Artificial Intelligence in Drug Discovery PDF Author: Nathan Brown
Publisher: Royal Society of Chemistry
ISBN: 1839160543
Category : Computers
Languages : en
Pages : 425

Get Book

Book Description
Following significant advances in deep learning and related areas interest in artificial intelligence (AI) has rapidly grown. In particular, the application of AI in drug discovery provides an opportunity to tackle challenges that previously have been difficult to solve, such as predicting properties, designing molecules and optimising synthetic routes. Artificial Intelligence in Drug Discovery aims to introduce the reader to AI and machine learning tools and techniques, and to outline specific challenges including designing new molecular structures, synthesis planning and simulation. Providing a wealth of information from leading experts in the field this book is ideal for students, postgraduates and established researchers in both industry and academia.

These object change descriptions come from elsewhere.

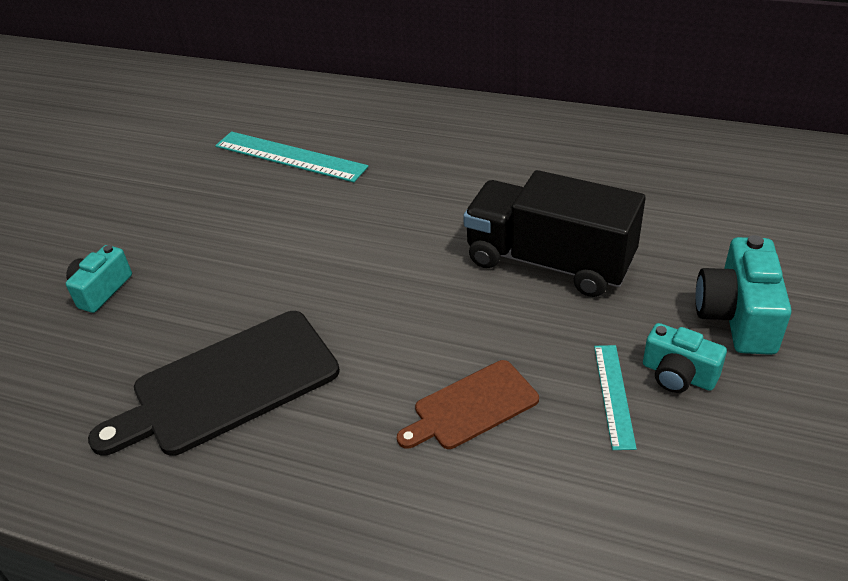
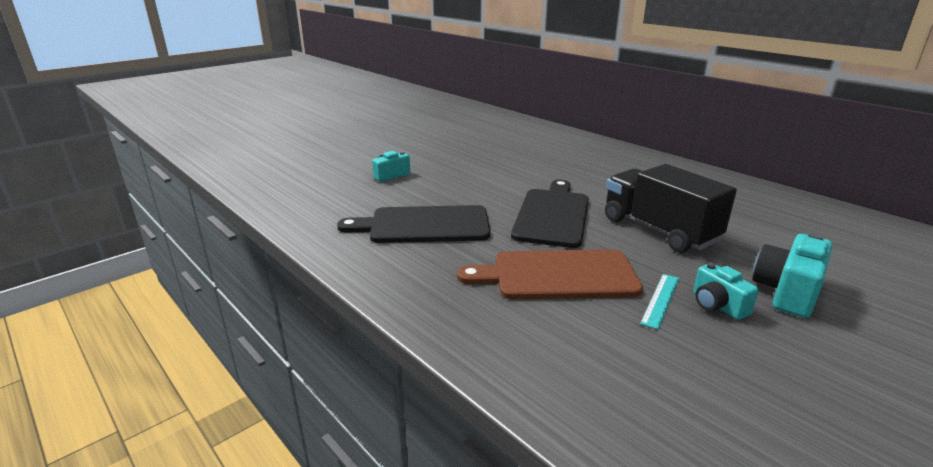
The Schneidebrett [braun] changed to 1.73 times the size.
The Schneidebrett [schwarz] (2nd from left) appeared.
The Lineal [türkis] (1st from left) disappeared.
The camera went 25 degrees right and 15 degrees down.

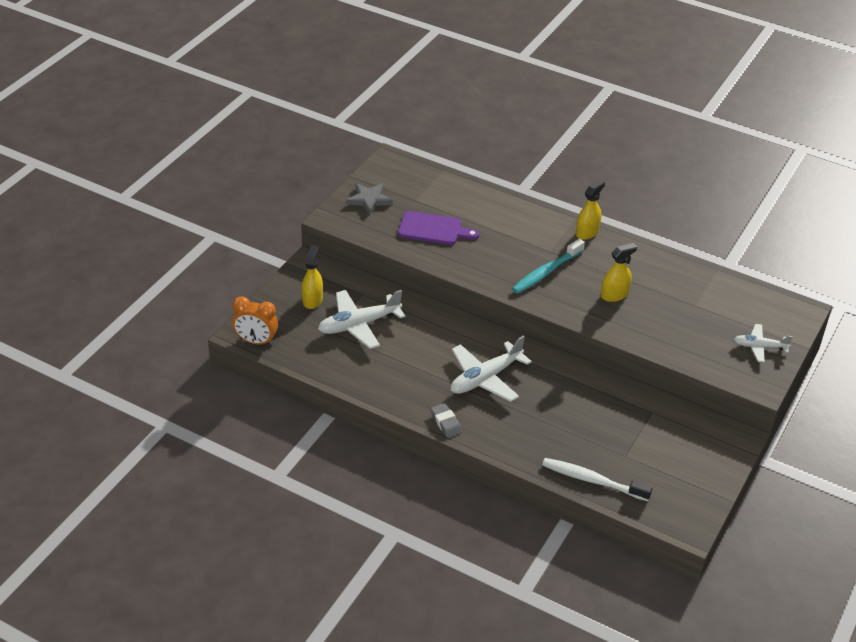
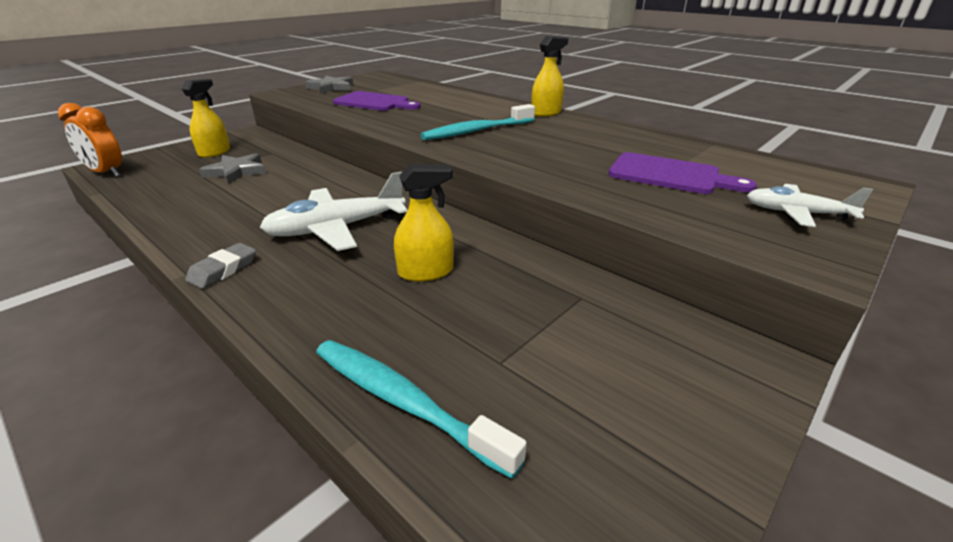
The Radiergummi [grau] turned 45 degrees clockwise.
The Flugzeug [weiß] (1st from left) was replaced by the Stern [grau] (1st from left).
The Zahnbürste [weiß] became the Zahnbürste [türkis] (1st from left).
The Sprühflasche [gelb] (3rd from left in the first image) moved.
The Schneidebrett [lila] (2nd from left) appeared.
The camera went 15 degrees right and 10 degrees down.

Artificial General Intelligence 2008

Artificial General Intelligence 2008 PDF Author: P. Wang
Publisher: IOS Press
ISBN: 1607503093
Category : Computers
Languages : en
Pages : 520

Get Book

Book Description
The field of Artificial Intelligence (AI) was initially directly aimed at the construction of ‘thinking machines’ – that is, computer systems with human-like general intelligence. But this task proved more difficult than expected. As the years passed, AI researchers gradually shifted focus to producing AI systems that intelligently approached specific tasks in relatively narrow domains. In recent years, however, more and more AI researchers have recognized the necessity – and the feasibility – of returning to the original goal of the field. Increasingly, there is a call to focus less on highly specialized ‘narrow AI’ problem solving systems, and more on confronting the difficult issues involved in creating ‘human-level intelligence’, and ultimately general intelligence that goes beyond the human level in various ways. Artificial General Intelligence (AGI), as this renewed focus has come to be called, attempts to study and reproduce intelligence as a whole in a domain independent way. Encouraged by the recent success of several smaller-scale AGI-related meetings and special tracks at conferences, the initiative to organize the very first international conference on AGI was taken, with the goal to give researchers in the field an opportunity to present relevant research results and to exchange ideas on topics of common interest. In this collection you will find the conference papers: full-length papers, short position statements and also the papers presented in the post conference workshop on the sociocultural, ethical and futurological implications of AGI.

Ungifted

Ungifted PDF Author: Scott Kaufman
Publisher: Basic Books (AZ)
ISBN: 0465025544
Category : Psychology
Languages : en
Pages : 428

Get Book

Book Description
Questioning everything we know about the childhood predictors of adult greatness, a cognitive psychologist, who was told as a child that he wasn't smart enough to graduate from high school, explores the latest research to uncover the truth about human potential.